I guess I just couldn't see myself being a bush ranger, arachnologist or marine biologist, with those sort of considerations to factor in. I was too 'vulnerable'. So maybe that's how I become a deskbound commercial writer in the end, instead of a mountain-scaling, reef-diving, cave-diving sort of writer like Redmond O' Hanlon.

 

It's absolute nonsense of course - these days diabetics, like anybody with a chronic conditions, do all manner of incredible things. The only limits we have are those we place on ourselves. That's kind of true for everyone, ins't it.

 

In my late thirties, I suddenly got a strong urge to get into nature whenever possible; to bring back the sense of wonder to daily life that nature provides. It wouldn't go away. It got more and more distracting.

 

So I decided to make attempts to go into the wild (both salty and dusty) and reconnect with animal species large or small. I have since gone on to experience several humbling encounters, adding what I can only call 'spiritual meaning' to my life - like that moment when you feel your eyes have suddenly opened.

 

If ordinary people blog about animal encounters maybe more South Africans will be inspired to  explore the biodiversity we have on our doorstep - which would be great. The more people 'fall in love' with our wild species firsthand, the more entrenched will become their urge to support ongoing conservation efforts - and make no mistake, numerous species are at very serious risk at this time,     our rhinos being one most obvious example.

 

I got started with a shark diving trip (www.sharkdivingunlimited.com), whales (www.boatcompany.co.za) and a seal diving expedition (www.animalocean.co.za), and those will always be my 'wet-wildlife' go-to people. Since then I've been privileged to meet not just animal species marine and terrestrial (not to mention aerial), but also many intrepid members of the human species, from all backgrounds, who are inspired by nature, inspiring others, and actively furthering conservation.

 

 

 

 

 

 

 

 

 

 

 

 

 

 

 

If I have a 'church', this is it.
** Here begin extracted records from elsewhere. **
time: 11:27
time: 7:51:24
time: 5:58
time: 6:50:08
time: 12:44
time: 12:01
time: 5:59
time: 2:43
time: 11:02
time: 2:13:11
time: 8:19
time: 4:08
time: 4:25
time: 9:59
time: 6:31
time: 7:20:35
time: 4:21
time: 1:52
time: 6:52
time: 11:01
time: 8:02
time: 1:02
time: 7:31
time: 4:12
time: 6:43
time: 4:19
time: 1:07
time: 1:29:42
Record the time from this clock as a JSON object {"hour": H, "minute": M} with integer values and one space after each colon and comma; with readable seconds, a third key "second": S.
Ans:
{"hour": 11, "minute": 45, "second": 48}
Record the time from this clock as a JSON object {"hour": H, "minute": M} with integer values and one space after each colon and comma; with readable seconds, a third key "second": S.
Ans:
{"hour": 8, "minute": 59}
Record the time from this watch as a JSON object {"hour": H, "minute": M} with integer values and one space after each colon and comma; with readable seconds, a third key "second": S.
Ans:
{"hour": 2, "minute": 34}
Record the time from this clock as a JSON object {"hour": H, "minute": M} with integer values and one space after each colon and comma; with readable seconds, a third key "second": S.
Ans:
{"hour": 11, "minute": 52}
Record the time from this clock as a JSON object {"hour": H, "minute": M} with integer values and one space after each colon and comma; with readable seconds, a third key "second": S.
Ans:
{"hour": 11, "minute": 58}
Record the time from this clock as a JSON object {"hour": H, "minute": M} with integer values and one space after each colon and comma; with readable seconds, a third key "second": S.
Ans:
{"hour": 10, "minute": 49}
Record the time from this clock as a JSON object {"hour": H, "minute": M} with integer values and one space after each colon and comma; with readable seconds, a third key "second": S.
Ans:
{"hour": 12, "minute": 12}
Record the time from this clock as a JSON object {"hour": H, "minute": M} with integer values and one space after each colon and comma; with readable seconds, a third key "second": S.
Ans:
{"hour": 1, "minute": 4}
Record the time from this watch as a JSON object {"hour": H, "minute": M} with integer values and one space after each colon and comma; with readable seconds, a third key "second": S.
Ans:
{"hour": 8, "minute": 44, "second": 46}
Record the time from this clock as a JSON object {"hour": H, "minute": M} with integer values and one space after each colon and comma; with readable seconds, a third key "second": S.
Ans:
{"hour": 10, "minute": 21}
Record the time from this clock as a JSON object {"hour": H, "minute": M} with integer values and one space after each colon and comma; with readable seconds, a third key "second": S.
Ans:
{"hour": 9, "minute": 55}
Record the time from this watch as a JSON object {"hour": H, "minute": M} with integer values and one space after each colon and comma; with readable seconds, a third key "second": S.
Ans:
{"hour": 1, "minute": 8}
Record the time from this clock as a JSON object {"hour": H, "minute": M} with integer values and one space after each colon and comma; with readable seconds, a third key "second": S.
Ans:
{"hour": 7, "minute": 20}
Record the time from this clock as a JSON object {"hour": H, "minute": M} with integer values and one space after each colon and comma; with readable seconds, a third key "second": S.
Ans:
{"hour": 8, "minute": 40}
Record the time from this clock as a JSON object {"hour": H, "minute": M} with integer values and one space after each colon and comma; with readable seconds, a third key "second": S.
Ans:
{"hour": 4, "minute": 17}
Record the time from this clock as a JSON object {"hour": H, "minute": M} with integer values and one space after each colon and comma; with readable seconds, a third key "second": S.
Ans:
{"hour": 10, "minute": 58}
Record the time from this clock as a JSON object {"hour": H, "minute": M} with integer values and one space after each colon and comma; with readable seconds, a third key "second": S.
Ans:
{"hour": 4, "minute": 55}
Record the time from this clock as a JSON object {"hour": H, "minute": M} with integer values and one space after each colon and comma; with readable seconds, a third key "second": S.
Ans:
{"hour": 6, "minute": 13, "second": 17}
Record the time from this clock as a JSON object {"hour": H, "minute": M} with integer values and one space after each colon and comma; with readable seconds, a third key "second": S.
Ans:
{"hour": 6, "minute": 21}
And it’s not even about long boat trips or drives to the 'real' wild, and all it takes is going into the back garden to find jumping spiders, mole snakes or beetles (these kind of encounters, I call 'micro adventures'). 

 

It's all a weekend adventure once you're out of the front door.

 

My wife, queen and soul mate is fellow nature-lover Christelle Pike. We live in South Africa's Western Cape with our darling son Harrison, and three members of that most mischievous and curious of all animal species, the Scottish Terrier.